Teens who are 18 are not allowed in any teen programming. RCCL teen area is not staffed during the day, only at night. We saw putt-putt, basketball contest, flow rider, ice skating posted for teens only with a counselor at a particular time, plus scavenger hunt in groups or 4 (probably formed from the prior evening). IMHO, RCCL is very good for outgoing, active teens.


----------



## ludari

My TA who specializes in Disney Cruises had mentioned to me on several occasions I should try RCL.  After a few years of my TA telling me about RCL I decided to try especially since my friends where going to sail on RCL and I wanted to be on the same cruise.  I contacted my TA and he made all the arrangements for my cruise.  They also walked me through all the differences between DCL and RCL (since prior to my RCL I had sailed with DCL 8 times).  I had sailed on Anthem a few weeks after it had gone through that storm and sustained some damage.  My cruise was great and I had a wonderful time sailing with my friends on the Anthem but after my RCL cruise I've come to realize that I clearly prefer DCL.  Yeah, RCL was more cost efficient compared to DCL and has plenty of activities for everyone that DCL doesn't even offer (virtual surfing, virtual skydiving, bumper cars, roller skating, and the rock wall). I also enjoyed all the technology around the ship and in my stateroom (I enjoyed my virtual balcony stateroom). The paid dining options where also plentiful (and I tried them all) and a few dining experiences where outstanding (chef's table and Neverland). Although all these things might be great for some people they didn't really do it for me.  DCL provides the best service and friendliest staff. Disney shows are the best or maybe since growing up with Disney movies they are easier to understand because the shows on RCL seem to drag on forever and often left me thinking "what did I just watch?" I also seemed to always accidently run into the smoking areas by mistake when heading to pool area or walking around the ship which left me gagging (Yeah, DCL has it's smokers but no where near the amount of smokers on RCL). Given the difference I will most likely stick with DCL unless my friends talk me in to joining them on another cruise because as I mentioned I did have a great time with them.


----------



## ldo

agree with PP. If we are going to cruise where the ship is the main focus, it's DCL or we just don't cruise. But, if it is particular ports (like NE/Canada in summer, and there is no DCL), or DCL is cost prohibitive (as in double the price), we will go with RCCL.


----------



## bumbershoot

ludari said:


> I also seemed to always accidently run into the smoking areas by mistake when heading to pool area or walking around the ship which left me gagging (Yeah, DCL has it's smokers but no where near the amount of smokers on RCL).

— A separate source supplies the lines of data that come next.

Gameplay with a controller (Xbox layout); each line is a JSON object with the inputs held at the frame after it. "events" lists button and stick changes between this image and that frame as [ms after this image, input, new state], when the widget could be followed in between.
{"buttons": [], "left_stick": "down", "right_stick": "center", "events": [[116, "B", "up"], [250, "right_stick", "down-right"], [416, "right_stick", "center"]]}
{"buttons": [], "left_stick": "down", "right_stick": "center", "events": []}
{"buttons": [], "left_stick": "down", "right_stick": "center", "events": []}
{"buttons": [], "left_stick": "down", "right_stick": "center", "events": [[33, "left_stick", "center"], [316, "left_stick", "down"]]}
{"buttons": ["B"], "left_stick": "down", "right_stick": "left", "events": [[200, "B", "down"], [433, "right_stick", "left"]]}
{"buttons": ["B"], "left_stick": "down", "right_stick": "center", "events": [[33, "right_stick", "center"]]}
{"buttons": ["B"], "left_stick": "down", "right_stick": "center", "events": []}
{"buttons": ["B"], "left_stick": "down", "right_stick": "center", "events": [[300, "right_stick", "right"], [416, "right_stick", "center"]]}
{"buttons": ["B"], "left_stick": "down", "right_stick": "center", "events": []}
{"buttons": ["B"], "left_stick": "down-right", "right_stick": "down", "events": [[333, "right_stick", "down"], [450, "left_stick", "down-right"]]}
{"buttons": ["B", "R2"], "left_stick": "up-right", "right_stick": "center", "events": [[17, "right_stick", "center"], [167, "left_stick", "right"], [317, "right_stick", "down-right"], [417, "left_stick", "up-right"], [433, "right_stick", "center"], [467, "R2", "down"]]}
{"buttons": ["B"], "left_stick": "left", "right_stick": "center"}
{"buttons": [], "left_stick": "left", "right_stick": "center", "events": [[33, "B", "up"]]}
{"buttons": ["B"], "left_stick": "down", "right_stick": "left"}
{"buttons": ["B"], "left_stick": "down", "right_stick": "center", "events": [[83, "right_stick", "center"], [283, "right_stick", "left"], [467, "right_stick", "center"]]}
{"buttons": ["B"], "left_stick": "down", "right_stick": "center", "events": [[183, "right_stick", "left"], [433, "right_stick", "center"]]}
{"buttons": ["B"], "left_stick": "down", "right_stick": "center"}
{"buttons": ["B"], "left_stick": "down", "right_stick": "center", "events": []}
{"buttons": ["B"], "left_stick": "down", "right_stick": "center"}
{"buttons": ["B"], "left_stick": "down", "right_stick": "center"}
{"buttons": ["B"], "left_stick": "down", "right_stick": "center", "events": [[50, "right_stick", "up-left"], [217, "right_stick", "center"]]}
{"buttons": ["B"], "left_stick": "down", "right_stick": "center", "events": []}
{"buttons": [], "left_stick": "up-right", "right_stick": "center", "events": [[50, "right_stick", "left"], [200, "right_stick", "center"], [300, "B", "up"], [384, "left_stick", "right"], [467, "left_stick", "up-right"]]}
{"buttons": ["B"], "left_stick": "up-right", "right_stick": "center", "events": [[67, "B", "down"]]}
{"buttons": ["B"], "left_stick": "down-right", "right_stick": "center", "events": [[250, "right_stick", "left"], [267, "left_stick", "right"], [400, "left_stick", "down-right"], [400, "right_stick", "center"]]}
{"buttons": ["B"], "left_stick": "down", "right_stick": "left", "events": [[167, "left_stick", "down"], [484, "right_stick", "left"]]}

Not my experience.  All my morning jogs are destroyed by running by the spot on Dream that's a smoking section and stinks even without people actively smoking.  DH forgets what side the smoking sections are on on any ship, and doesn't notice the ashtrays and gets all peevy about it.  But that's on Disney and Royal.  



ludari said:


> DCL provides the best service and friendliest staff.



Seriously not my experience.


It's good to know what's right for you, but remembering to put "in my experience" for things like that is important.  IMO.


----------



## disneybass

bumbershoot said:


> Not my experience.  All my morning jogs are destroyed by running by the spot on Dream that's a smoking section and stinks even without people actively smoking.  DH forgets what side the smoking sections are on on any ship, and doesn't notice the ashtrays and gets all peevy about it.  But that's on Disney and Royal.
> 
> 
> 
> Seriously not my experience.
> 
> 
> It's good to know what's right for you, but remembering to put "in my experience" for things like that is important.  IMO.


*Made weight goal 1yr8m8days after starting...maintaining 75 lb loss w/Weight Watchers!*

I just noticed this. Congratulations!! That is wonderful


----------



## bumbershoot

disneybass said:


> I just noticed this. Congratulations!! That is wonderful



Very nice of you.  Alas, I should probably change that to 60 or so.  It was originally an 85 lb loss.

Somehow training for Half marathons makes me eat like crazy, and then WW's change at the end of 2015 caused me to quit WW.  Eating how they want me to eat now isn't how I lost the weight; I don't do low-fat and I do do dessert.  I lost that initial 85 eating real ice cream EVERY night, eating butter, etc; just watching the portions.  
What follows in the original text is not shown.